• Required action
From the entries below, copy every line where the string "issues" appears.

• Data
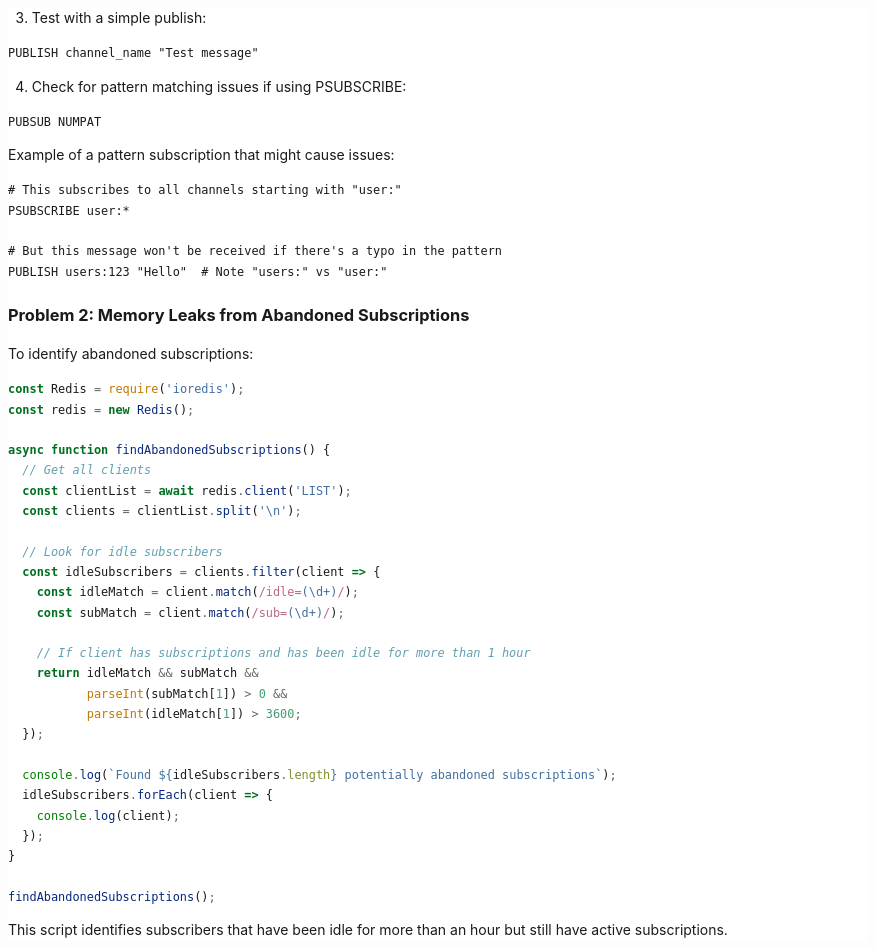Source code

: 3. Test with a simple publish:

```redis
PUBLISH channel_name "Test message"
```

4. Check for pattern matching issues if using PSUBSCRIBE:

```redis
PUBSUB NUMPAT
```

Example of a pattern subscription that might cause issues:

```redis
# This subscribes to all channels starting with "user:"
PSUBSCRIBE user:*

# But this message won't be received if there's a typo in the pattern
PUBLISH users:123 "Hello"  # Note "users:" vs "user:"
```

### Problem 2: Memory Leaks from Abandoned Subscriptions

To identify abandoned subscriptions:

```javascript
const Redis = require('ioredis');
const redis = new Redis();

async function findAbandonedSubscriptions() {
  // Get all clients
  const clientList = await redis.client('LIST');
  const clients = clientList.split('\n');
  
  // Look for idle subscribers
  const idleSubscribers = clients.filter(client => {
    const idleMatch = client.match(/idle=(\d+)/);
    const subMatch = client.match(/sub=(\d+)/);
  
    // If client has subscriptions and has been idle for more than 1 hour
    return idleMatch && subMatch && 
           parseInt(subMatch[1]) > 0 && 
           parseInt(idleMatch[1]) > 3600;
  });
  
  console.log(`Found ${idleSubscribers.length} potentially abandoned subscriptions`);
  idleSubscribers.forEach(client => {
    console.log(client);
  });
}

findAbandonedSubscriptions();
```

This script identifies subscribers that have been idle for more than an hour but still have active subscriptions.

• Finished exercise
4. Check for pattern matching issues if using PSUBSCRIBE:
Example of a pattern subscription that might cause issues:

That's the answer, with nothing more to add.